### [Information supplied]
'''
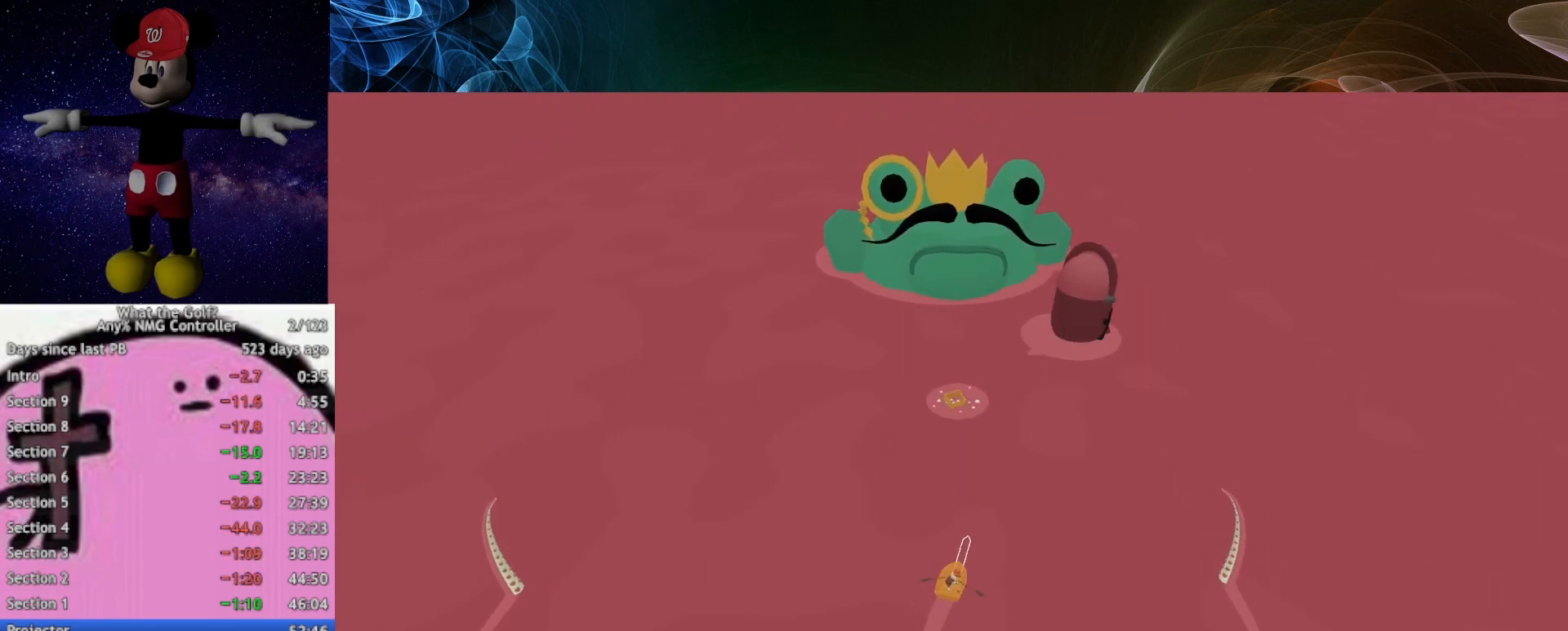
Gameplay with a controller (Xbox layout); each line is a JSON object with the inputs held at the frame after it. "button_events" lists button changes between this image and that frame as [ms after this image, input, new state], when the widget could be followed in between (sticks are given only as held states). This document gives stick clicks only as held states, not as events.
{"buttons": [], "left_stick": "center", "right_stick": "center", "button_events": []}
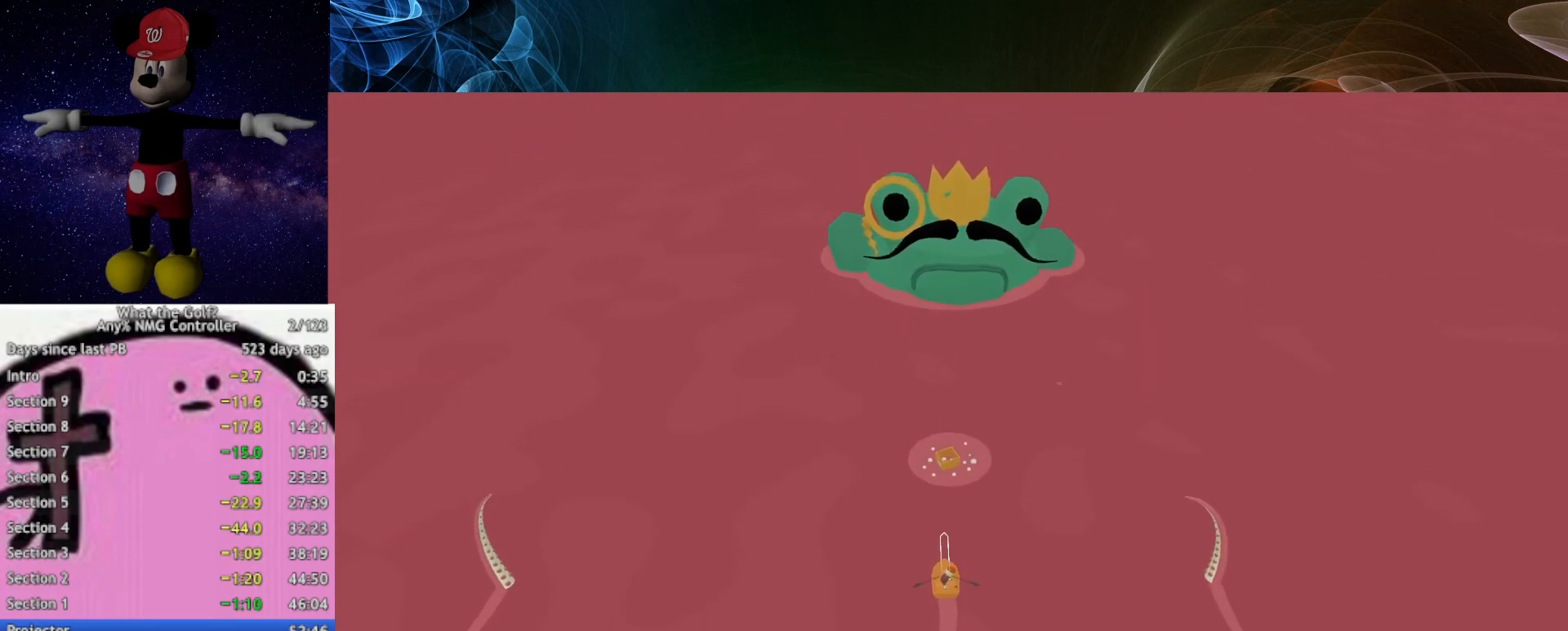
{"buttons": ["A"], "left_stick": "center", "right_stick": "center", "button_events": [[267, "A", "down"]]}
'''
### [Task item]
Would you retype the listing above exactly, omitting its pictures?

### [Written answer]
Gameplay with a controller (Xbox layout); each line is a JSON object with the inputs held at the frame after it. "button_events" lists button changes between this image and that frame as [ms after this image, input, new state], when the widget could be followed in between (sticks are given only as held states). This document gives stick clicks only as held states, not as events.
{"buttons": [], "left_stick": "center", "right_stick": "center", "button_events": []}
{"buttons": ["A"], "left_stick": "center", "right_stick": "center", "button_events": [[267, "A", "down"]]}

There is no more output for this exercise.